SCOR assure le pétrole et le gaz mais SCOR IP refuse d’y investir le moindre centime

Plus étonnant encore, les mesures d’exclusions applicables aux activités de (ré)assurance de SCOR sont moins ambitieuses que celles portées par SCOR côté investissements et à des lieux de la position de sa filiale dédiée à la gestion d’actif, SCOR IP. En effet, quand SCOR dit vouloir être vigilant concernant ses investissements dans les entreprises qui ouvrent de nouveaux projets pétroliers et gaziers (6), sa filiale de gestion d’actifs SCOR IP (7) refuse elle tout nettement de financer et d’investir dans toute entreprise (8) ou projet du secteur du pétrole et du gaz, sur l’ensemble de la chaîne de valeur pétrolière et gazière (e.g champs pétroliers et gaziers, pipelines, terminaux LNG, centrales à gaz). Le hic, c’est que 77% (9) des actifs gérés par SCOR IP appartiennent à SCOR et sont donc couverts par des règles moins ambitieuses.

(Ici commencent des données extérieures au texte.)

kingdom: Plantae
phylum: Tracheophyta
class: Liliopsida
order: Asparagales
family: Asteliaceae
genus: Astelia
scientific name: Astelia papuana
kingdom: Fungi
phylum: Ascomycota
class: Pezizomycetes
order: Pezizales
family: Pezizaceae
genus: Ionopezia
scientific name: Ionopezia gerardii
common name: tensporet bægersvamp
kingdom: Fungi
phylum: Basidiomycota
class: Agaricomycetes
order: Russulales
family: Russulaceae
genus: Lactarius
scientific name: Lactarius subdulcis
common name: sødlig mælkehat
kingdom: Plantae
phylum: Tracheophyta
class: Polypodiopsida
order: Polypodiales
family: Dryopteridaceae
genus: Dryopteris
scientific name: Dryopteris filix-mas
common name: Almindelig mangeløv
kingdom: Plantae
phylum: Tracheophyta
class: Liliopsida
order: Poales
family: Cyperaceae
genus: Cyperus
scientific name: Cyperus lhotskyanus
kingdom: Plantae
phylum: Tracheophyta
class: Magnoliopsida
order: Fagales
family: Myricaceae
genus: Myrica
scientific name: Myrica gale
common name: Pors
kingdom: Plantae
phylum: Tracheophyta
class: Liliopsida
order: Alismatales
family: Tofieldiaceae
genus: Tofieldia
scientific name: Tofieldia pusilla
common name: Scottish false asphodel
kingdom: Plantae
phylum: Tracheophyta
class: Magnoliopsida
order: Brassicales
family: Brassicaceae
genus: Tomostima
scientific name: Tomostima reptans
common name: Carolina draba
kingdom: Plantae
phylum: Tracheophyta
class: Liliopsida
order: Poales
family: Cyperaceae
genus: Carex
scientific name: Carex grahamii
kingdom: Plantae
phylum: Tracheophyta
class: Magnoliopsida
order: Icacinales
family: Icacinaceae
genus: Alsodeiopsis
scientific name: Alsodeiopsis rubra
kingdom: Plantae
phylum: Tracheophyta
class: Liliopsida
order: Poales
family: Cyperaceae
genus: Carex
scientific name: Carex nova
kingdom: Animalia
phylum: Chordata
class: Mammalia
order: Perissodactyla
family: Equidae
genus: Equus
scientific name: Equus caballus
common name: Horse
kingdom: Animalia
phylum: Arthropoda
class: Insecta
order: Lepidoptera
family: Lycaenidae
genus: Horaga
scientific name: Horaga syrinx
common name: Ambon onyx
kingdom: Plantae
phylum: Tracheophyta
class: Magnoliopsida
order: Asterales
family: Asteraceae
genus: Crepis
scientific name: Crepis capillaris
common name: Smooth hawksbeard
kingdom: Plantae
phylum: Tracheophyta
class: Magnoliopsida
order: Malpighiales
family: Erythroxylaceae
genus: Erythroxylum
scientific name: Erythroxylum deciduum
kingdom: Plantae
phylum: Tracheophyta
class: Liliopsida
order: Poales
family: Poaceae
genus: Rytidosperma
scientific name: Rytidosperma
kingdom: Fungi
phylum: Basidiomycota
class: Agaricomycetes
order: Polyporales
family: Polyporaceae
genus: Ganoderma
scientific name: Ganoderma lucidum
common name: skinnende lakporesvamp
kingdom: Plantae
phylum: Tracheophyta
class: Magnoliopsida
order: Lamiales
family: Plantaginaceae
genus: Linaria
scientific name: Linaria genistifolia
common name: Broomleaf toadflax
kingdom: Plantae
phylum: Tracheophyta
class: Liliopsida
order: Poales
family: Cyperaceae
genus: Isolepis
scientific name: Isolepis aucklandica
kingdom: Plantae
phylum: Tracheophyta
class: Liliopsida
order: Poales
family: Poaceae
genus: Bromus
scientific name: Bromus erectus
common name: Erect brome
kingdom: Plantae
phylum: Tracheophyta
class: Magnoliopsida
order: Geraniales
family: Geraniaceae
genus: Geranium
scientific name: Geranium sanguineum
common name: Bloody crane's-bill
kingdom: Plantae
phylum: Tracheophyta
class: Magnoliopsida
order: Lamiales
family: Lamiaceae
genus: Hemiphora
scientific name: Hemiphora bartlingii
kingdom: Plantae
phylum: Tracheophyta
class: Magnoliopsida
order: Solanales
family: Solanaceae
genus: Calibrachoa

Mais si on aimerait voir SCOR s’aligner sur l’ambition de sa filiale de gestion d’actifs, on note surtout l’écart entre l’ambition des critères appliqués côté investissement et la très forte faiblesse de ceux appliqués côté assurances. Cet écart interroge sur les motivations de SCOR. Investir dans les énergies fossiles devient sans aucun doute toujours plus risqué pour des investisseurs de long terme comme les (ré)assureurs. Ainsi, les scientifiques du Groupe d’experts intergouvernemental sur l’évolution du climat (GIEC) soulignaient dans leur dernier rapport le risque d’actifs échoués dans le secteur du pétrole et du gaz dans un scénario de réchauffement limité à 1,5°C. Ce risque pourrait se compter en trillions de dollars pour les entreprises et investisseurs (10). En réduisant ou stoppant leurs investissements dans les entreprises et projets de la chaîne de valeur, SCOR et SCOR IP se protègent. Mais en continuant de (ré)assurer de nouveaux champs gaziers et infrastructures nécessaires à l’exploitation du pétrole et du gaz, SCOR participe à l’intensification des évènements climatiques extrêmes qui impactent des millions de personnes.

Il est urgent que SCOR tienne pleinement son rôle de gestionnaire du risque, mette fin à ses incohérences entre les pratiques d’investissements et de (ré)assurance des différentes entités du groupe,  et adopte la seule position lucide face au dérèglement climatique : arrêter d’aggraver la situation.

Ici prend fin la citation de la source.